A Blog by Jonathan Low


Feb 18, 2023

First of Armored Vehicles Promised To Ukraine Are Starting To Arrive

It may still be a couple of months before these tanks, APCs and light armored vehicles appear in battle as part of Ukrainian combat formations. 

That they are beginning to arrive in country suggests both that training is going well, the logistical back-up systems are coming into place and that the strategy about how to use them most effectively is emerging. JL 

Mark Sumner reports in Daily Kos:

Both Germany and Poland intend to deliver Leopard 2 tanks to Ukraine at the end of March. By then the squadron of U.K. Challenger 2 tanks should also be rolling in Kyiv. Oh, and the first group of Bradley fighting vehicles started their journey toward Ukraine in the last week of January. The French AMX-10 armored vehicle will be first to arrive in Ukraine.
It was just after the first of the year when France stepped up to say that they would be sending the AMX-10rc to Ukraine. That announcement preceded the series of main battle tank agreements that started later in January. Now it seems those vehicles will also be first when it comes to arrival in Ukraine.

We covered the AMX-10rc back when the announcement was first made. Over the last two decades, France has used the vehicle very much in the sense of being a “light tank.” It’s played the tank roll in a lot of small unit combat situations, often in locations where there was little to no armor on the opposing side and conditions (think hot, dry, and sandy) where the vehicle could display its full agility and speed. But … what is it going to do in Ukraine?

Not only is the 105mm gun challenged by the armor on newer Russian tanks, it’s also not stabilized. So as fast as the AMX-10 may be, it has to stop if it wants to fire accurately.
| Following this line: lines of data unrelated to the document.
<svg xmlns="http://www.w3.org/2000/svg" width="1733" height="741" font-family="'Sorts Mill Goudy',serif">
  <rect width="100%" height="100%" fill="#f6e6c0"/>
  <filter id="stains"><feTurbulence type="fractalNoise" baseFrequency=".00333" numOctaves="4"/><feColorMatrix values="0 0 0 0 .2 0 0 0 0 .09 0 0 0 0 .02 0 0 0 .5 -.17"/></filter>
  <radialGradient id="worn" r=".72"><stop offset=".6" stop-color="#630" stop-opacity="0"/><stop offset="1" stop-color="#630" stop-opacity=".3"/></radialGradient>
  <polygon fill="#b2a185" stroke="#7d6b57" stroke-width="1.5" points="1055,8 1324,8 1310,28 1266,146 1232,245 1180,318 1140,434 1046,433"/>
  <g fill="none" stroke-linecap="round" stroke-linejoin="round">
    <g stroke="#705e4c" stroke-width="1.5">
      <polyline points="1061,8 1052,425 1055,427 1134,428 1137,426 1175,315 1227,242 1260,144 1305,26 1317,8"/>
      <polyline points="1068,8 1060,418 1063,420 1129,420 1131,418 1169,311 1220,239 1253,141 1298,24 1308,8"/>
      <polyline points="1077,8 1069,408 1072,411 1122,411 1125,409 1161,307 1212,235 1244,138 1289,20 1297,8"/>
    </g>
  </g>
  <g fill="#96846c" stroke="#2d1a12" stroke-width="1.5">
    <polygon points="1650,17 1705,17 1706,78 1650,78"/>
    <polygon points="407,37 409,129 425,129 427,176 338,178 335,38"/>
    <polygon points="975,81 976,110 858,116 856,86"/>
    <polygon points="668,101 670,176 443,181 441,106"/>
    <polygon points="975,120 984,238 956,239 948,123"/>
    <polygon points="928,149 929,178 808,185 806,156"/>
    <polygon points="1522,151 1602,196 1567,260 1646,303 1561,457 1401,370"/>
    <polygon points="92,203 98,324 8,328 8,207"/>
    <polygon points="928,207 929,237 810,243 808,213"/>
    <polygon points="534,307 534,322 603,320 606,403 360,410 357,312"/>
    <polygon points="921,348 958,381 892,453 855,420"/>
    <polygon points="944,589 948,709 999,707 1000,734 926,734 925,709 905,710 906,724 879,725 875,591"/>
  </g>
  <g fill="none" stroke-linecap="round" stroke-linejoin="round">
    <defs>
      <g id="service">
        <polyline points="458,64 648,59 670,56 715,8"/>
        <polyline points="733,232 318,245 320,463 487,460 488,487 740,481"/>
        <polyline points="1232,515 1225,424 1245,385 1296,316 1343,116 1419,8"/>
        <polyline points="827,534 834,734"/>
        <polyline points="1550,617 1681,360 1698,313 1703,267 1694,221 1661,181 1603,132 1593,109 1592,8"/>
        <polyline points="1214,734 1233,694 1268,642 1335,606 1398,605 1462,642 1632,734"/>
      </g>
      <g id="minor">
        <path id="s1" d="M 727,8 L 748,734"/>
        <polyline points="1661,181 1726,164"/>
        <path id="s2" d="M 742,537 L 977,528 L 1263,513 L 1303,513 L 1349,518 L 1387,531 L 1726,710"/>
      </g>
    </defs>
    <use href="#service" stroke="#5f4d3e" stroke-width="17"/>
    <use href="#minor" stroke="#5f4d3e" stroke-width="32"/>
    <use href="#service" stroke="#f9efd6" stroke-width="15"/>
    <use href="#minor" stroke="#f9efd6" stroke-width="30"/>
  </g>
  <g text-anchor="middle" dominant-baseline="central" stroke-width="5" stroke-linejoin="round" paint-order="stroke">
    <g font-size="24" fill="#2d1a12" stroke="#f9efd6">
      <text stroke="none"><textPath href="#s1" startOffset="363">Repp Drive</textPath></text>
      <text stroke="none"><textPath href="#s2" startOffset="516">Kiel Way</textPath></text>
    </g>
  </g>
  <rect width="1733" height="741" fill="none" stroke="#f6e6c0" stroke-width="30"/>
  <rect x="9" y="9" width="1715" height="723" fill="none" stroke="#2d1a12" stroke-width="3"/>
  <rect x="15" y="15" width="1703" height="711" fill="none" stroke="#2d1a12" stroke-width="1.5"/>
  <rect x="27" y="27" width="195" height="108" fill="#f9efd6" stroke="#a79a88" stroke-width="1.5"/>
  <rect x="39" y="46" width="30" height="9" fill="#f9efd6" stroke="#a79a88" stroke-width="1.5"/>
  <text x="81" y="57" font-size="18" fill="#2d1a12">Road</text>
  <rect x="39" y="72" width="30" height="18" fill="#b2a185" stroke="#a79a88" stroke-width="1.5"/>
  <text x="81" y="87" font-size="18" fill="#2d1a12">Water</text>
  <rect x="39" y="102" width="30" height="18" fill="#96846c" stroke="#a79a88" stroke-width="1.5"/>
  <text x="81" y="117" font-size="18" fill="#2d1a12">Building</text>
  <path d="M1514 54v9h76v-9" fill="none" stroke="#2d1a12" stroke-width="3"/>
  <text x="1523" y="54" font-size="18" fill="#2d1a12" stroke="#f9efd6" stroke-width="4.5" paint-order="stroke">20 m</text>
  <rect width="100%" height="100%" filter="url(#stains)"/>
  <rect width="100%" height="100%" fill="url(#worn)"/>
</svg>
How those wheels will work in Ukraine, especially in what has turned out to be a sort of winter-long mud season, is a really good question. An even better question is what kind of role the AMX-10rc is going to play. It’s a fraction of the weight of even the lighter Russian tanks. It’s not a troop transport. Its real advantages are that it can cover a huge distance on much less fuel than a full-on tank, and it can travel down the highway at automobile speeds. It’s been a highly successful vehicle in the role of armored recon … only, how much need for that role is there in a war where half the sky sometimes seems to be made of drones? This is a vehicle literally designed to fight in small African and Middle Eastern conflicts where ability to operate at long distances from cities and supply bases was the primary restriction. That doesn’t come close to describing Ukraine.

In a situation like the Kharkiv offensive, the AMX-10rc might be the ideal vehicle to punch through, race deep into the enemy backfield, and just kick ass in all directions. But what’s it going to do at Bakhmut, or anywhere else where it’s facing a nose-on fight with Russian tanks and very few passable routes down which to travel?

Figuring how this vehicle is going to be used may take longer than training operators and mechanics. So even though this is one of the first Western “hey, don’t call that a tank!” to arrive in Ukraine, don’t expect to see it on the battlefield tomorrow. Unless, of course, they go tearing down the road to Mariupol tomorrow. Because that seems weirdly possible. But not likely.

If the AMX-10rc doesn’t qualify as a tank, the Leopard 2 certainly does. The latest indications are that both Germany and Poland intend to deliver Leopard 2 tanks to Ukraine at the end of March. By then the squadron of U.K. Challenger 2 tanks should also be rolling in Kyiv. Oh, and the first group of Bradley fighting vehicles started their journey toward Ukraine in the last week of January. When they’ll actually arrive isn’t clear, but they might even beat the French wheel-guns to the show.

Deciding how all these things will play together is going to be a big part of turning a collection of machines into an effective strategy. Building up logistical chains that will support all these new vehicles is an even bigger task. But Ukraine has probably been working on those issues at least since these vehicles were first announced, so they could be a lot farther ahead than it might seem. They’re certainly not waiting for all this stuff to pile up at Zelenskyy’s door before worrying about where to send it.

Right now, too many social media posts, and even analysts seem to be assuming “arrives in Ukraine at the end of March” means that no later than tax day, Leopards will be cutting through the Russian lines. If it happens … great. But don’t be surprised if none of these machines sees action before summer. That’s actually what the U.S. is asking them to do: Wait until the gear, the logistics, the training, the strategy, and the conditions all come together so that what’s been sent will have maximum impact.

TOS-1 has been turning up at the front in several locations lately. Their short-range gun should make them vulnerable to artillery, but they’ve been living long enough to do real damage. Yesterday that included the area west of Kreminna where Ukrainian forces have reportedly been pushed slightly outside Dibrova by those damned thermobaric shells (meaning that Dibrova is another ex-town).

How the TOS-1 has made it around these battlefields without being destroyed more quickly is something of a mystery. Based on this video, are they just particularly good at moving around in mud?